Il segretario generale Stoltenberg ha sottolineato che «nessun membro della Nato ha subito tanti attacchi terroristici come la Turchia». Una sorta di resa alle dure condizioni che il presidente turco, ha posto all’ingresso nell’Alleanza di Svezia e Finlandia
«Itimori della Turchia sul terrorismo sono legittimi. Dobbiamo prenderli seriamente». Parola del segretario generale della Nato Jens Stoltenberg. È una sorta di resa di fronte alle dure condizioni che Recep Tayyip Erdogan, il presidente turco, ha posto all’ingresso nell’Alleanza di Svezia e Finlandia: stop al supporto di Helsinki e Stoccolma ai militanti curdi, immediata estradizione di membri di alcune organizzazioni curde critiche nei confronti del governo Akp e fine dell’embargo sull’esportazione delle armi nel Paese della Mezzaluna. Nel suo discorso Stoltenberg è stato ben attento a usare il termine Turkiye invece di Turkey, come Ankara ha chiesto di essere chiamata anche all’Onu per non essere più confusa con il tacchino (turkey in inglese) servito sulle tavole degli americani a Thanksgiving. E ha sottolineato che «nessun membro della Nato ha subito tanti attacchi terroristici come la Turchia».

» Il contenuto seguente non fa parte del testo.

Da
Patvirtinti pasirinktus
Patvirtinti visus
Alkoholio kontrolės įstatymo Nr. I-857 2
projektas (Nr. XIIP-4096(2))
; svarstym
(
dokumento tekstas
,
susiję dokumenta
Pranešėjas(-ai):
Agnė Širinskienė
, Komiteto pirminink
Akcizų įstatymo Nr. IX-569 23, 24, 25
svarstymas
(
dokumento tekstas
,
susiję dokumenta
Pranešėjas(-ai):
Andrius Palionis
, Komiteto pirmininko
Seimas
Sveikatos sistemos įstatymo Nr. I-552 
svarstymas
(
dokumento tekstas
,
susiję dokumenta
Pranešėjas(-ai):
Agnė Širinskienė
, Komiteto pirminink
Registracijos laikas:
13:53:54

Ieri la premier svedese Magdalena Andersson è passata dalle parole ai fatti e ha annunciato «la volontà di cambiare la legge anti-terrorismo alla luce della nostra richiesta di adesione alla Nato». Eppure meno di una settimana fa il suo governo si è salvato da un voto di sfiducia proprio grazie all’appoggio dei parlamentari curdi che in cambio però hanno chiesto il mantenimento dell’ appoggio di Stoccolma all’amministrazione autonoma di Rojava nel nord est della Siria. È la stessa area che la Turchia minaccia di un’imminente azione militare. Stoltenberg sa benissimo che la questione è intricata e che difficilmente si arriverà ad un accordo entro il vertice Nato di Madrid del 29-30 giugno. Ma intanto blandisce l’alleato riottoso dandogli ragione. E ignora le minacce di Erdogan ad Atene sull’isole dell’Egeo: «Avverto la Grecia di evitare sogni, atti e dichiarazioni che provochino rimpianti» ha detto giovedì scorso. È una strategia che paga?